角川HD、4─9月期予想を最終赤字に修正

2008年 10月 16日 18:53 JST
 

 [東京 16日 ロイター] 角川グループホールディングス(9477.T: 株価, ニュース, レポート)は16日、08年9月中間期の当期損益予想を18億円の赤字に下方修正すると発表した。広告売り上げが前年を下回る水準で推移しているほか、有価証券評価損約12億円を特別損失として計上するため。従来予想は、前年同期実績の7億7100万円に対して増益の8億円の黒字予想としていたが一転、赤字に転落する見通しとなった。

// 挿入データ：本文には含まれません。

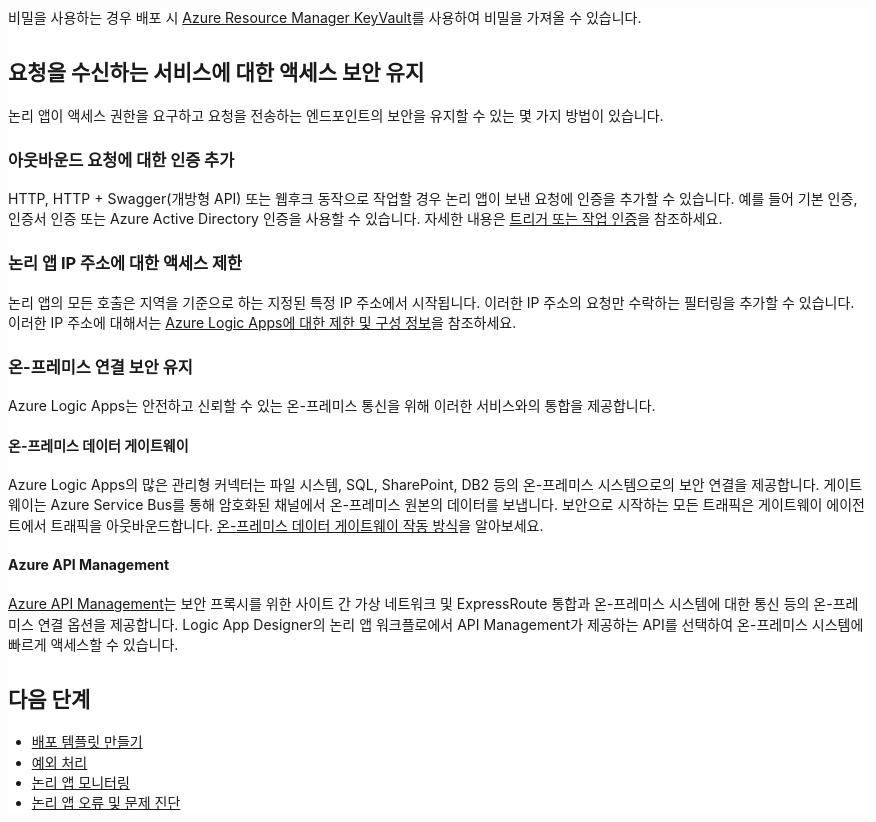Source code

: 비밀을 사용하는 경우 배포 시 [Azure Resource Manager KeyVault](../azure-resource-manager/resource-manager-keyvault-parameter.md)를 사용하여 비밀을 가져올 수 있습니다.

<a name="secure-requests"></a>

## <a name="secure-access-to-services-receiving-requests"></a>요청을 수신하는 서비스에 대한 액세스 보안 유지

논리 앱이 액세스 권한을 요구하고 요청을 전송하는 엔드포인트의 보안을 유지할 수 있는 몇 가지 방법이 있습니다.

### <a name="add-authentication-on-outbound-requests"></a>아웃바운드 요청에 대한 인증 추가

HTTP, HTTP + Swagger(개방형 API) 또는 웹후크 동작으로 작업할 경우 논리 앱이 보낸 요청에 인증을 추가할 수 있습니다. 예를 들어 기본 인증, 인증서 인증 또는 Azure Active Directory 인증을 사용할 수 있습니다. 자세한 내용은 [트리거 또는 작업 인증](../logic-apps/logic-apps-workflow-actions-triggers.md#connector-authentication)을 참조하세요.

### <a name="restrict-access-to-logic-app-ip-addresses"></a>논리 앱 IP 주소에 대한 액세스 제한

논리 앱의 모든 호출은 지역을 기준으로 하는 지정된 특정 IP 주소에서 시작됩니다. 이러한 IP 주소의 요청만 수락하는 필터링을 추가할 수 있습니다. 이러한 IP 주소에 대해서는 [Azure Logic Apps에 대한 제한 및 구성 정보](logic-apps-limits-and-config.md#configuration)을 참조하세요.

### <a name="secure-on-premises-connectivity"></a>온-프레미스 연결 보안 유지

Azure Logic Apps는 안전하고 신뢰할 수 있는 온-프레미스 통신을 위해 이러한 서비스와의 통합을 제공합니다.

#### <a name="on-premises-data-gateway"></a>온-프레미스 데이터 게이트웨이

Azure Logic Apps의 많은 관리형 커넥터는 파일 시스템, SQL, SharePoint, DB2 등의 온-프레미스 시스템으로의 보안 연결을 제공합니다. 게이트웨이는 Azure Service Bus를 통해 암호화된 채널에서 온-프레미스 원본의 데이터를 보냅니다. 보안으로 시작하는 모든 트래픽은 게이트웨이 에이전트에서 트래픽을 아웃바운드합니다. [온-프레미스 데이터 게이트웨이 작동 방식](logic-apps-gateway-install.md#gateway-cloud-service)을 알아보세요.

#### <a name="azure-api-management"></a>Azure API Management

[Azure API Management](https://azure.microsoft.com/services/api-management/)는 보안 프록시를 위한 사이트 간 가상 네트워크 및 ExpressRoute 통합과 온-프레미스 시스템에 대한 통신 등의 온-프레미스 연결 옵션을 제공합니다. Logic App Designer의 논리 앱 워크플로에서 API Management가 제공하는 API를 선택하여 온-프레미스 시스템에 빠르게 액세스할 수 있습니다.

## <a name="next-steps"></a>다음 단계

* [배포 템플릿 만들기](logic-apps-create-deploy-template.md)  
* [예외 처리](logic-apps-exception-handling.md)  
* [논리 앱 모니터링](logic-apps-monitor-your-logic-apps.md)  
* [논리 앱 오류 및 문제 진단](logic-apps-diagnosing-failures.md)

 出版事業は書籍販売を中心に堅調に推移したが、広告売り上げが前年同期を下回る水準で推移、映像事業の業績も計画を下回る見通しとし、売上高と営業利益、経常利益も予想を下方修正した。営業利益は従来予想の26億円を10億円へと引き下げた。61.5%の引き下げとなる。

 09年3月期の営業利益予想も、従来の66億円から45億円へと31.8%下方修正した。広告市場は景気悪化による出稿量の低迷のほか、ネット向け広告へのシフトが加速している。雑誌広告が中心の角川は、こうした環境が急激に好転するとは考えにくいとみている。当期利益予想も、従来予想の30億円を1億円へと96.7%引き下げた。